Nana, E., Jackson B. and Burch G. J. (2010). Attributing leadership personality and effectiveness from the leader’s face: an exploratory study. Leadership and organization Development Journal, 8(31): 720-742
The article explores the processed used by individuals in making assumptions about a leader’s personality based on the leader’s photograph description. The authors conduct a survey and then use a focused group in their study. They report that perceived leadership efficacy positively correlates with leader traits examined. The authors further note that individuals rely on how leaders look like facially and generally. Individuals also depend on stories and descriptions of the leader. The research justifies the importance of a leader’s face as a rich information source for judging the leader’s personality and ability to lead.

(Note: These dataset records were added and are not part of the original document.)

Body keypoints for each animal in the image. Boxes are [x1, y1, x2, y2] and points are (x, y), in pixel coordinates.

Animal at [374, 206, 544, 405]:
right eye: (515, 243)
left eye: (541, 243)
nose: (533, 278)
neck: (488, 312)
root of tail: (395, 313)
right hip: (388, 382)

The research findings illustrate that board of directors may unconsciously choose a new CEO based on how they perceive their personality using the face rather than use the actual leadership personality of the CEO.

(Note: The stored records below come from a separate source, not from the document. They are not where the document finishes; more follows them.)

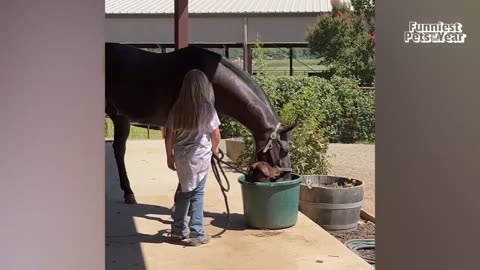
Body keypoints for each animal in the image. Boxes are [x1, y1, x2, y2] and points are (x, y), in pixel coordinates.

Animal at [105, 42, 296, 204]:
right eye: (285, 151)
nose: (286, 178)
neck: (210, 79)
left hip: (120, 117)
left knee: (119, 150)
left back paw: (129, 193)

Khan, A., Khan R. and Mohammad H. R. (2011). Developing international executives: the capacity-building approach. Development and Learning in organizations, 2(25): 10-14
            This article illustrates why expatriates fail despite having all the technical skills needed. It explains that failure to adapt to local culture is the reason behind the failure and recommends that expatriates develop skills to allow easy and fast adaptation. The article is relevant because it highlights the importance of adapting to existing organizational cultures and this requirement extends to leaders.
Andrews, M. C., Baker T. and Hunt G. T. (2010). Values and person-organization fit: does moral intensity strengthen outcomes. Leadership and Organizational Development Journal, 1(32): 5-19
This study examines commitment and satisfaction levels in an organization as affected by corporate ethical values and person-organization fit. The study findings show that corporate ethical values and intense morality are fundamentals in having an organizational culture with a committed workforce.
Strategic Direction. (2010). When branding gets personal, big names who stamp identity to their companies. 4(25): 28-31
This article explains how leaders seen as their organization’s brand embodiment hold its reputation.it explains how personal traits of the organization’s leader matter when it comes to building a ‘must have’ organization brand.